Monday, May. 13, 1957
Plucking the Thorn
Awkwardly mounted on a large black horse, a Tokyo university professor spurred up to his assembled students crying, "Today even the heavens are rejoicing." In the imperial palace near by, a slight, myopic man periodically stepped onto a balcony to acknowledge 100,000 voices raising a roar of banzai (ten thousand years). Less than a dozen years after renouncing the legend that he is a descendant of the gods, Hirohito, the 124th Emperor of Japan, was again the object of something close to religious veneration.
The outburst of devotion that greeted Hirohito's 56th birthday last week was eloquent testimony to the failure of the determined U.S. effort to alter Japan's national character.
Bamboo Swords. Intent on destroying the foundations of Japanese militarism. General Douglas MacArthur after World War II not only stripped the Emperor of his divinity, but banned movies "glorifying war," prohibited such samurai sports as kyujutsu (archery) and kendo (fencing with bamboo swords), and saddled Japan with a constitution renouncing war "as an instrument of national policy."
Confused and humiliated by their defeat, millions of Japanese for a time accepted the victor's thesis that their warlike past was something to be ashamed of. But today, all over Japan, bamboo swords once again thud on steel helmets.
First sign of Japan's reviving interest in her military prowess was the publication of I-58, the story of the Japanese submarine which sank the U.S.S. Chicago. The first Japanese book about World War II that was not a tale of defeat, I-58 sold 100,000 copies, has been followed by a spate of similar war books as well as a monthly magazine called Maru. Almost entirely devoted to eyewitness accounts of World War II actions, e.g., "Dogfight over Rabaul." Maru has become the bible of many a Japanese teenager. Wrote one young reader: "I felt an inexplicable satisfaction when I learned from your splendid magazine that although Japan was ultimately defeated, the armed forces were absolutely dominant in individual battles."

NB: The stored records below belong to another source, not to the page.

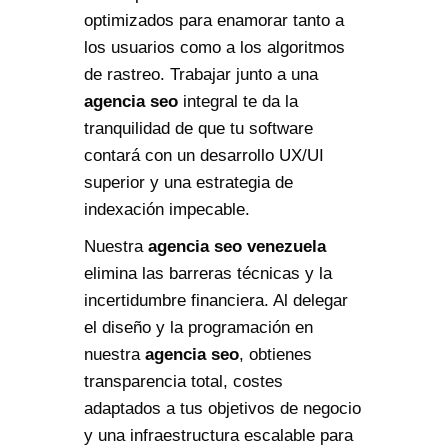
optimizados para enamorar tanto a
los usuarios como a los algoritmos
de rastreo. Trabajar junto a una
agencia seo
integral te da la
tranquilidad de que tu software
contará con un desarrollo UX/UI
superior y una estrategia de
indexación impecable.
Nuestra
agencia seo venezuela
elimina las barreras técnicas y la
incertidumbre financiera. Al delegar
el diseño y la programación en
nuestra
agencia seo
, obtienes
transparencia total, costes
adaptados a tus objetivos de negocio
y una infraestructura escalable para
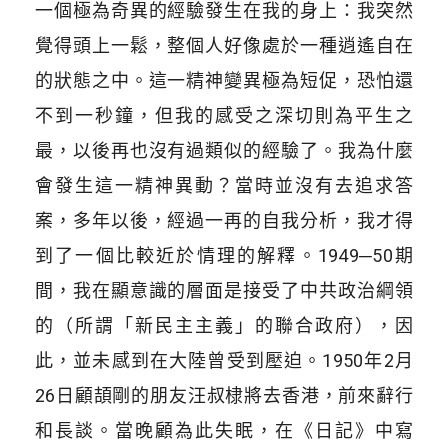
一個極為奇異的經驗發生在我的身上：我突然
覺得頭上一鬆，整個人好像處於一種逍遙自在
的狀態之中。這一精神變異極為短促，恐怕還
不到一秒鐘，但我的感受之深切則為平生之
最，以後再也沒有過類似的經驗了。我為什麼
會發生這一精神異動？當時並沒有去追求答
案，多年以後，經過一再的自我分析，我才得
到了一個比較近於情理的解釋。1949─50期
間，我在顯意識的層面是接受了中共政治綱領
的（所謂「新民主主義」的聯合政府），因
此，並未感到在大陸曾受到壓迫。1950年2月
26日顧頡剛的朋友汪叔棣將去香港，前來辭行
和長談。當晚顧為此失眠，在《日記》中寫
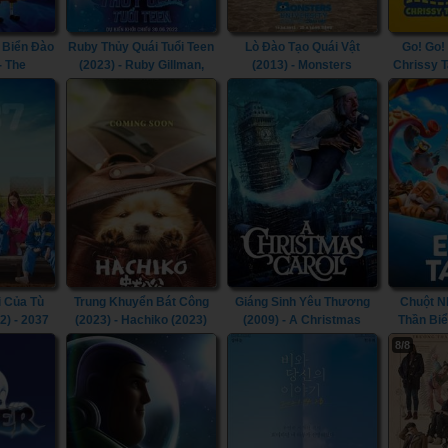
 Biển Đào
Ruby Thủy Quái Tuổi Teen
Lò Đào Tạo Quái Vật
Go! Go!
- The
(2023) - Ruby Gillman,
(2013) - Monsters
Chrissy 
Movie:
Teenage Kraken (2023)
University (2013)
(2021) 
un (2020)
Carson: 
the W
 Của Tù
Trung Khuyển Bát Công
Giáng Sinh Yêu Thương
Chuột N
2) - 2037
(2023) - Hachiko (2023)
(2009) - A Christmas
Thần Biể
Carol (2009)
Tai
8/8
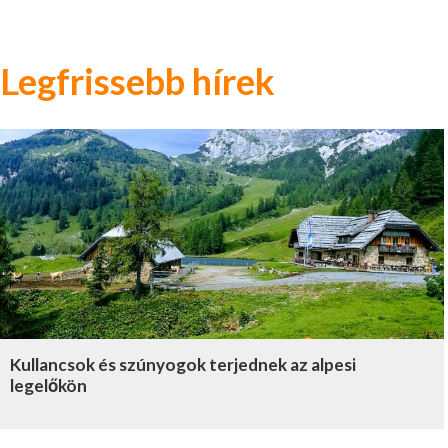
Legfrissebb hírek
Kullancsok és szúnyogok terjednek az alpesi
legelőkön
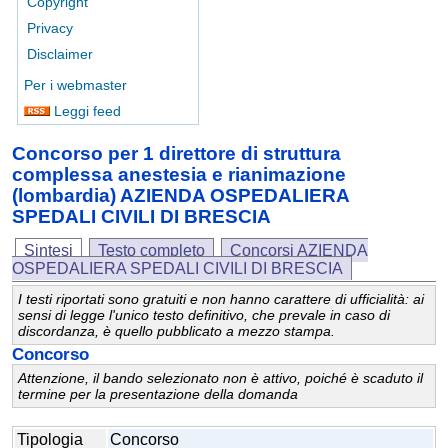
Copyright
Privacy
Disclaimer
Per i webmaster
Leggi feed
Concorso per 1 direttore di struttura
complessa anestesia e rianimazione
(lombardia) AZIENDA OSPEDALIERA
SPEDALI CIVILI DI BRESCIA
Sintesi
Testo completo
Concorsi AZIENDA
OSPEDALIERA SPEDALI CIVILI DI BRESCIA
I testi riportati sono gratuiti e non hanno carattere di ufficialità: ai
sensi di legge l'unico testo definitivo, che prevale in caso di
discordanza, è quello pubblicato a mezzo stampa.
Concorso
Attenzione, il bando selezionato non è attivo, poiché è scaduto il
termine per la presentazione della domanda
Tipologia
Concorso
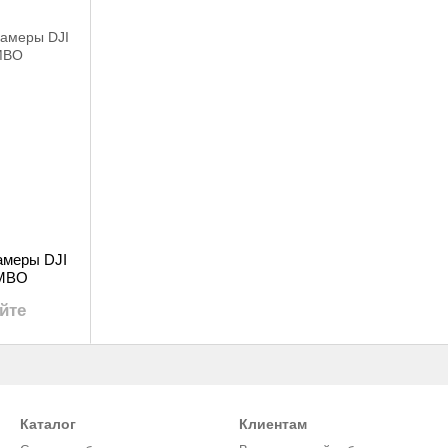
амеры DJI
MBO
йте
Каталог
Клиентам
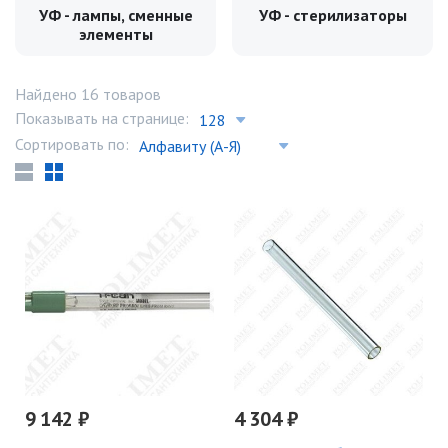
УФ - лампы, сменные
УФ - стерилизаторы
элементы
Найдено 16 товаров
Показывать на странице:
Сортировать по:
9 142 ₽
4 304 ₽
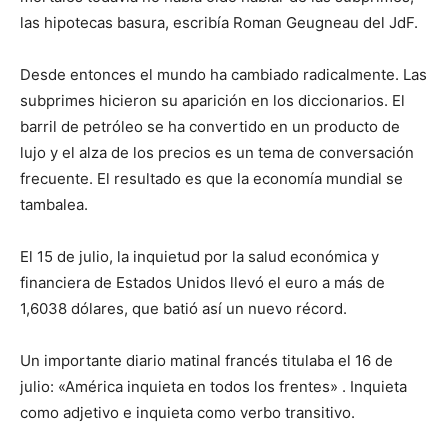
las hipotecas basura, escribía Roman Geugneau del JdF.
Desde entonces el mundo ha cambiado radicalmente. Las
subprimes hicieron su aparición en los diccionarios. El
barril de petróleo se ha convertido en un producto de
lujo y el alza de los precios es un tema de conversación
frecuente. El resultado es que la economía mundial se
tambalea.
El 15 de julio, la inquietud por la salud económica y
financiera de Estados Unidos llevó el euro a más de
1,6038 dólares, que batió así un nuevo récord.
Un importante diario matinal francés titulaba el 16 de
julio: «América inquieta en todos los frentes» . Inquieta
como adjetivo e inquieta como verbo transitivo.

Puny Shield. At first blush this wave of war pride might be expected to help Premier Nobusuke Kishi's efforts to expand Japan's puny Self-Defense Forces (150,000 soldiers, 20,000 sailors, 15,000 airmen). But despite the fact that members of the Self-Defense Forces can quit the service almost any time, volunteers are few, and in March the government ruefully revealed that of 8,200 recruits accepted in 1957, only 60% had bothered to show up at a basic-training center. Clearly what is reviving in Japan is not so much militarism as simple nationalism. Explained one Japanese last week: "We are slowly plucking out the thorn of defeat."